ボッカとロッカ

This is a work of fiction.

18

 従業員控え室の鏡前を陣取って、切れた唇の端の具合を角度を変えて見ていた。二十代の女の子たちは入れ替わりと也の鏡前で唇の上下を合わせ、ポンっと破裂音をさせて、きゃいきゃいと部屋を出て行く。ハルは軟膏を傷口に塗り込めると、唇に美容液を塗り、口紅のキャップを外したが、手を止めて、再び蓋をするとポーチに投げ入れ、俯いた。扉の外で、白髪の女たちが、「自業自得だ」とハルを非難しているのが聞こえてくる。ハルは鏡の中の自分を上目遣いに睨みつけていた。

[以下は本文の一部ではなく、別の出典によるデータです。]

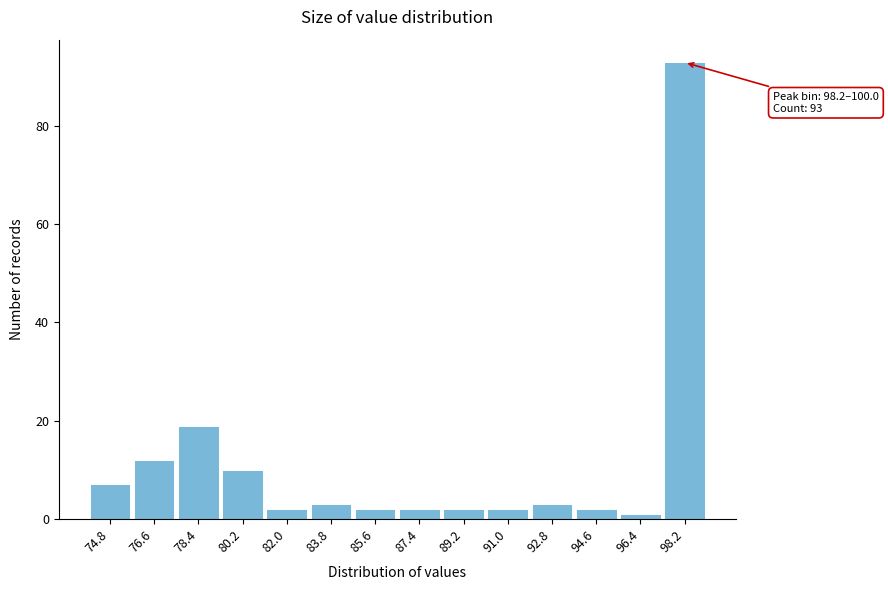

Reading right to left, transcribe all the data shown in this chart.

93	1	2	3	2	2	2	2	3	2	10	19	12	7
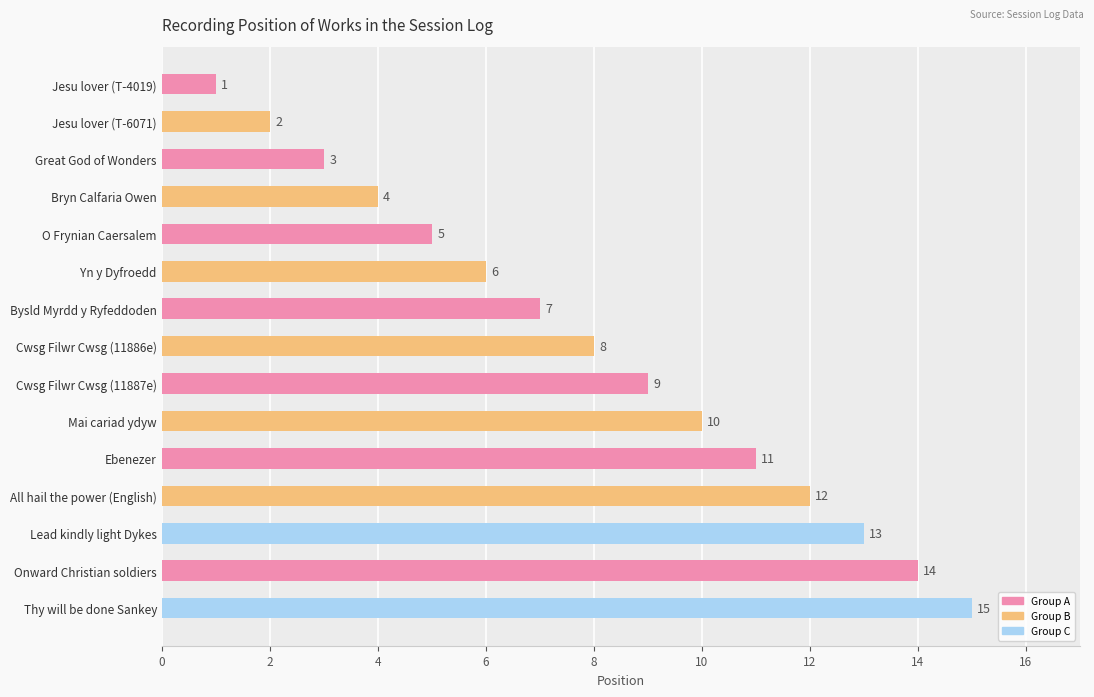

Rank the categories by value from highest to lowest.

Thy will be done Sankey, Onward Christian soldiers, Lead kindly light Dykes, All hail the power (English), Ebenezer, Mai cariad ydyw, Cwsg Filwr Cwsg (11887e), Cwsg Filwr Cwsg (11886e), Bysld Myrdd y Ryfeddoden, Yn y Dyfroedd, O Frynian Caersalem, Bryn Calfaria Owen, Great God of Wonders, Jesu lover (T-6071), Jesu lover (T-4019)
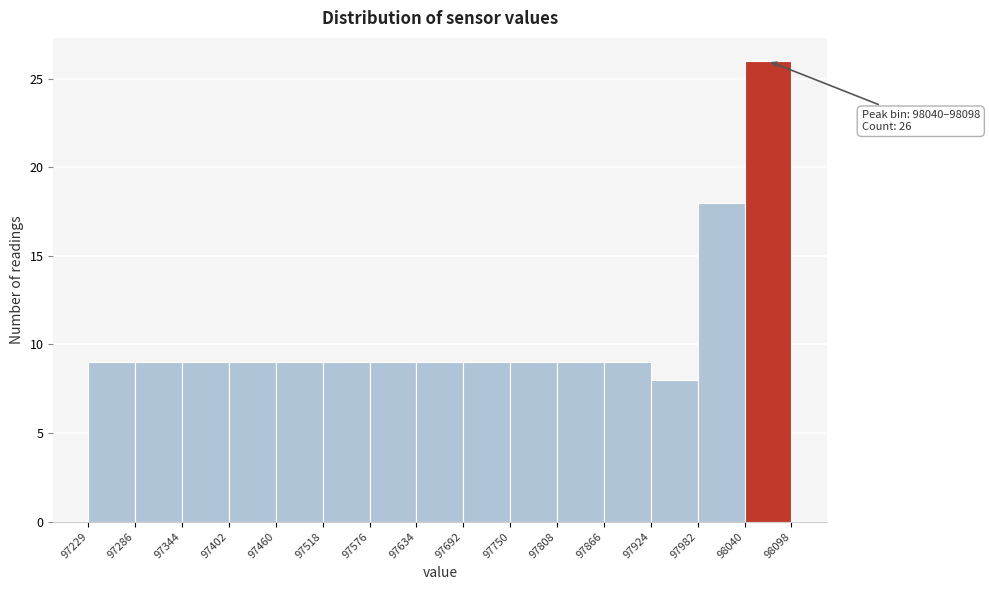

Which range on the x-axis has the tallest bar?

98040 to 98098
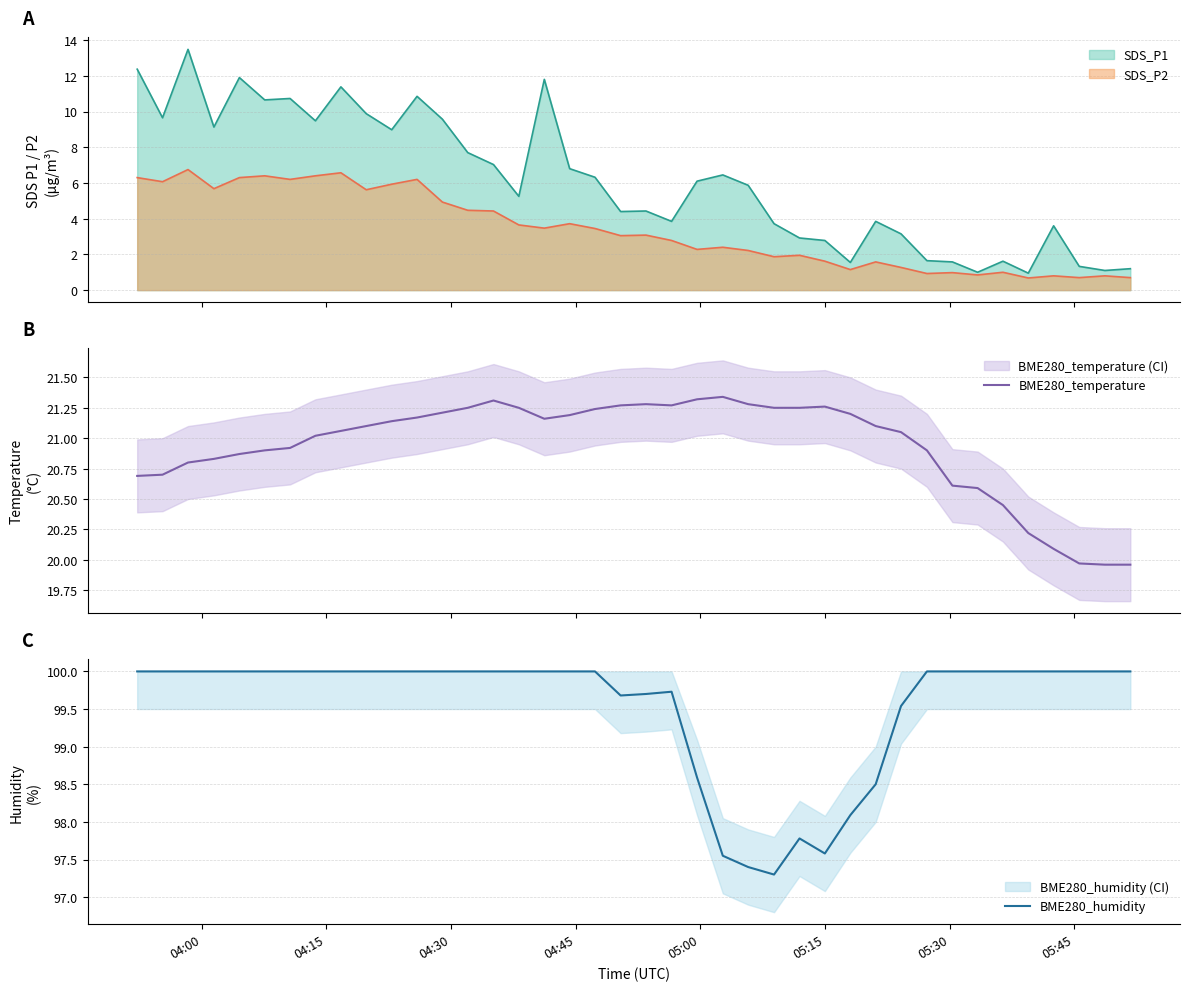

What is the minimum value for BME280_humidity?

97.3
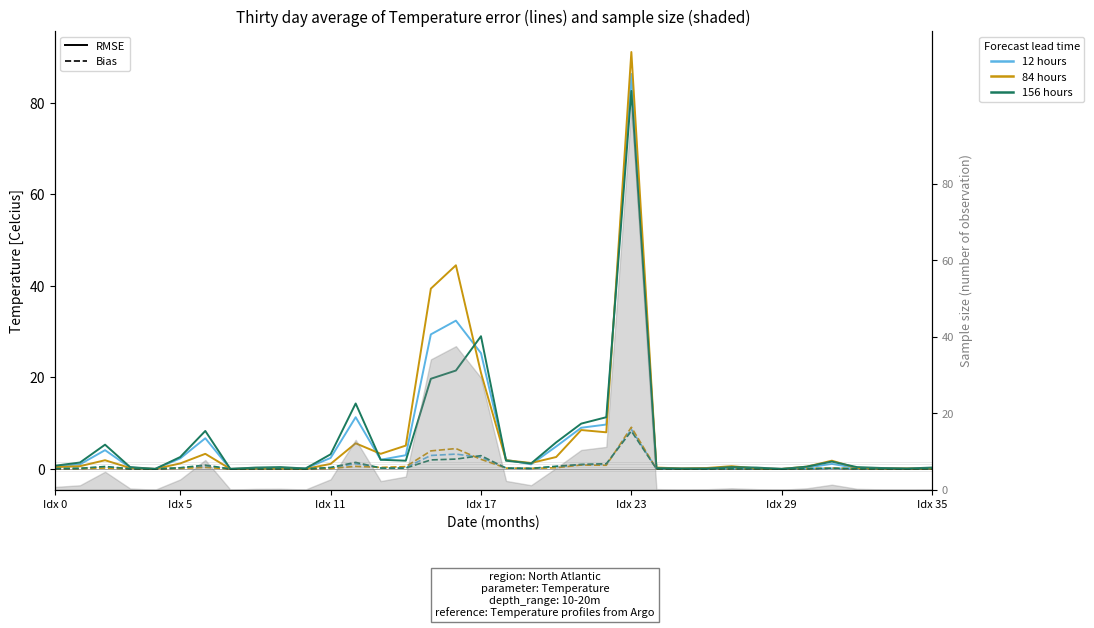

What is the total value across all series at 21?

30.1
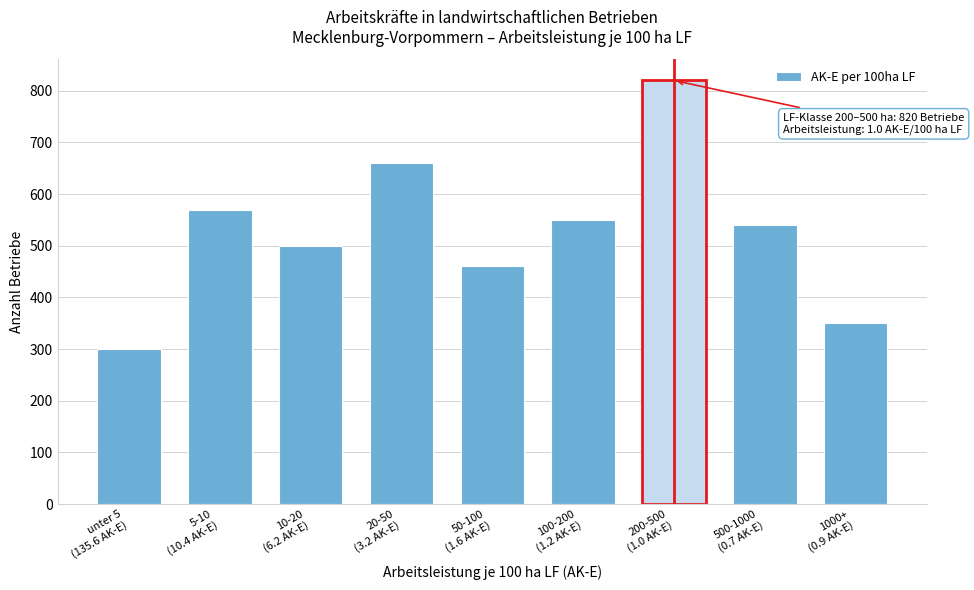

Reading left to right, what are all the values shown in this chart?

300	570	500	660	460	550	820	540	350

 ハルはその足で迷わずバルに向かった。外で飲んでいる男たちが、肩を寄せ合い、なにか言いながらこちらを見ている。無視して扉を開けると中の熱気がワッとハルを暖かく迎えた。ハルは鼻からそれを、大きく吸い込む。近くの席で立ち飲みしている男たちがハルを見つけると笑い出す。

「よう、ハル。お前郵便屋の嫁に殴られたんだってな」

「なんだよ、父ちゃんを取り合ってたのか?」

バーテンダーは、災難だったな、と小さく慰めを言って、瓶ビールを渡した。ハルはぐいぐいとそれをあおり、大きくゲップをすると、ようやく呼吸を取り戻した気がした。

 カウンターで隣に立った男が、自分の唇の横を指して眉を上げた。ハルは不機嫌にタバコに火をつける。

「なんだよハル、相手のかみさんに殴られるのは慣れたもんだろ」

「そうだよ、勲章だとか言っていつも粋がってるじゃねぇか」

ハルは口の端で煙を吐き、娘よ、と言った。

「ロッカが?」

「ちがう、むこうの」

はあん、と周りの男たち煮え切らない声をもらし、「そりゃ盛り上がんねぇな」と引き下がって行った。ハルは酢漬けのいわしを丸めたものを口に運び、その酢が傷口にしみ、顔をしかめた。いまいましい。ハルは舌打ちをしてタバコを灰皿に押し付けた。

「ジンでなにか甘いやつ作ってよ」ハルはバーテンに言った。

「そういうのはバーに行って頼んでくれ」バーテンは手で払った。

「そんな気取った店、こんな町にないでしょ」

「そんな気取った酒頼むなっていうんだよ」

「ジンが気取った酒だって?は、いやね、田舎は」ハルは点火しないライターをイライラと何度もカチカチ音を鳴らし、あげくたたきつけた。

「ねえちょっと火、貸して」

彼女の伸ばした手をバーテンは無視をした。ハルは舌打ちをし、ねえ誰か、と後ろを向いた瞬間、視界の端に、黒いものを捉えた。思考より、彼女の身体が先に反応した。心臓が大きくひとつ打った。ごくり、と喉が鳴る。脳があちらを見てはいけないという信号を送っている。あの黒い、あれは、鞄だ。ハルは、ゆっくりと、その黒いものの方へ、視線をうつして行った。首が、めき、めき、めき、と鳴る。ラフな半袖の男たちの中で、ひときわ目立つ、背広の背中がそこにあった。小さな背丈に似合わない、やたら広い肩幅。きちんと刈り揃えられたうなじ。傍らに、黒くつやつやと丸く膨らんだ大きなハンドバッグ。ハルの指からタバコが落ちた。どんどん冷たくなる指先で、声が出ないように口元を押さえ込む。ハンドバッグを見た男たちが、彼をからかう。お母ちゃんから借りてきたのか?こんなもん盗む奴はこの町にいないぜ、ホテルに置いときゃ良かったのに、よっぽど大事なもんが入ってんのかよ。愛想笑いをする男の筋張った横顔が見えたとき、ハルはほとんど倒れそうだった。ハルは震える指でお金をカウンターに置くと、男たちの間をすり抜け、逃げるように出て行った。